面向切面编程(AOP是Aspect Oriented Program的首字母缩写) ,我们知道,面向对象的特点是继承、多态和封装。而封装就要求将功能分散到不同的对象中去,这在软件设计中往往称为职责分配。实际上也就是说,让不同的类设计不同的方法。这样代码就分散到一个个的类中去了。这样做的好处是降低了代码的复杂程度,使类可重用。 但是人们也发现,在分散代码的同时,也增加了代码的重复性。什么意思呢?比如说,我们在两个类中,可能都需要在每个方法中做日志。按面向对象的设计方法,我们就必须在两个类的方法中都加入日志的内容。也许他们是完全相同的,但就是因为面向对象的设计让类与类之间无法联系,而不能将这些重复的代码统一起来。 也许有人会说,那好办啊,我们可以将这段代码写在一个独立的类独立的方法里,然后再在这两个类中调用。但是,这样一来,这两个类跟我们上面提到的独立的类就有耦合了,它的改变会影响这两个类。那么,有没有什么办法,能让我们在需要的时候,随意地加入代码呢?这种在运行时,动态地将代码切入到类的指定方法、指定位置上的编程思想就是面向切面的编程。 (注:本段文字来自知乎,链接https://www.zhihu.com/question/24863332/answer/48376158,著作权归作者所有)
虽然真正的AOP是与动态代理密不可分的,但为什么说这里类似AOP的设计思想呢?从上述的拦截链,我们可以发现,Okhttp提供了两个位置供开发者去自定义拦截器,一个是拦截链的开头,一个是与服务器数据交互之前,为什么不是其他位置呢?事实上,Okhttp将整个拦截链流程,分为两个切面,连接层与通讯层,从而,开发者自定义拦截器的地方恰好就是连接点:
虽然在使用Okhttp时,我们一般比较少去对拦截器进行自定义,但是可以看到,Okhttp早就为这种扩展预留好了接口,事实上,包括java的线程池、android的asynctask对aop的设计思路均有一定体现,从而做到了以不变应万变,极大地提高了程序的扩展性,在Okhttp的wiki上可以找到这样一段话:
Since making this change we’ve been able to simplify OkHttp’s internals substantially. The code is faster and easier to understand: the whole thing is just a stack of built-in interceptors.
下面贴两个Okhttp wiki上的两个自定义的Interceptor,打印Log:
class LoggingInterceptor implements Interceptor {
@Override public Response intercept(Interceptor.Chain chain) throws IOException {
Request request = chain.request();
long t1 = System.nanoTime();
logger.info(String.format("Sending request %s on %s%n%s",
request.url(), chain.connection(), request.headers()));
Response response = chain.proceed(request);
long t2 = System.nanoTime();
logger.info(String.format("Received response for %s in %.1fms%n%s",
response.request().url(), (t2 - t1) / 1e6d, response.headers()));
return response;
}
}
Gzip压缩:
final class GzipRequestInterceptor implements Interceptor {
@Override public Response intercept(Interceptor.Chain chain) throws IOException {
Request originalRequest = chain.request();
if (originalRequest.body() == null || originalRequest.header("Content-Encoding") != null) {
return chain.proceed(originalRequest);
}
Request compressedRequest = originalRequest.newBuilder()

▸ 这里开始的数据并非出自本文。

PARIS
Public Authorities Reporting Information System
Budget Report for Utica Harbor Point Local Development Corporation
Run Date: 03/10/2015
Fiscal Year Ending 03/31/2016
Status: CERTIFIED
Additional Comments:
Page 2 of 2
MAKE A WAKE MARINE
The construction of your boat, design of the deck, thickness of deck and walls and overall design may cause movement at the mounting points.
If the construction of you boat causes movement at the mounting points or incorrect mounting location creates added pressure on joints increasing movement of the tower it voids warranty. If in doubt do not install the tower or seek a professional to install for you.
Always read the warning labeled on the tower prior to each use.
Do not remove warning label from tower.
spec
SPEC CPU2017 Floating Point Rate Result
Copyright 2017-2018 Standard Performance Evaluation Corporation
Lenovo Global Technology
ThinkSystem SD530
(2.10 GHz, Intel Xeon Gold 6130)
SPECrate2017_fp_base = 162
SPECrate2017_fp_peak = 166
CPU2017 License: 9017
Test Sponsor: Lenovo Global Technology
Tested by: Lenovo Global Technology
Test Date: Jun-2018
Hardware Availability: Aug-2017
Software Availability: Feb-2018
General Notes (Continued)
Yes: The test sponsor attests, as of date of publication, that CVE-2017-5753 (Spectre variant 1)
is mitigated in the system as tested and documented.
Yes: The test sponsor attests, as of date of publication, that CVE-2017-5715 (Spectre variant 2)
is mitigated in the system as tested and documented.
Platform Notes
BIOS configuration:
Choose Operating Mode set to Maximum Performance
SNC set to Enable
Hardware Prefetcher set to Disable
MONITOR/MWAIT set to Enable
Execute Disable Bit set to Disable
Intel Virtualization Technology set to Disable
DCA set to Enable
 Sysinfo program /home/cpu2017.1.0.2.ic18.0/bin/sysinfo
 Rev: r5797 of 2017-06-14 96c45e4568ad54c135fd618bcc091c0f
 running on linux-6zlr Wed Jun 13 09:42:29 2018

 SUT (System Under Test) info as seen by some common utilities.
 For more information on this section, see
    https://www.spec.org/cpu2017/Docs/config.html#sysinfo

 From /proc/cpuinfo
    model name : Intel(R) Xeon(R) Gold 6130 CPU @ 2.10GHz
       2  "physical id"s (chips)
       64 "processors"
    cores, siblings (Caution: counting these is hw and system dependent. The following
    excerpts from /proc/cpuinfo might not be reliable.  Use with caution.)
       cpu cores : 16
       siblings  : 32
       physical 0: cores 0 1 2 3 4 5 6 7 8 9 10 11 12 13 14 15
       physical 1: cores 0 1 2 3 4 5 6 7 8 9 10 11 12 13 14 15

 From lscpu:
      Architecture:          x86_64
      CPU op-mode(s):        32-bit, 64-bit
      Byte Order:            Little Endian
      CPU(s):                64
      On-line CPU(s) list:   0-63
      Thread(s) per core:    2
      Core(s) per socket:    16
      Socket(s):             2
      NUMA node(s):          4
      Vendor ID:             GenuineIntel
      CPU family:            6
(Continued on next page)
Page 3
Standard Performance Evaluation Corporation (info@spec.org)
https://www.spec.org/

.header("Content-Encoding", "gzip")
.method(originalRequest.method(), gzip(originalRequest.body()))
.build();
return chain.proceed(compressedRequest);
}
private RequestBody gzip(final RequestBody body) {
return new RequestBody() {
@Override public MediaType contentType() {
return body.contentType();
}
@Override public long contentLength() {
return -1; // We don't know the compressed length in advance!
}
@Override public void writeTo(BufferedSink sink) throws IOException {
BufferedSink gzipSink = Okio.buffer(new GzipSink(sink));
body.writeTo(gzipSink);
gzipSink.close();
}
};
}
}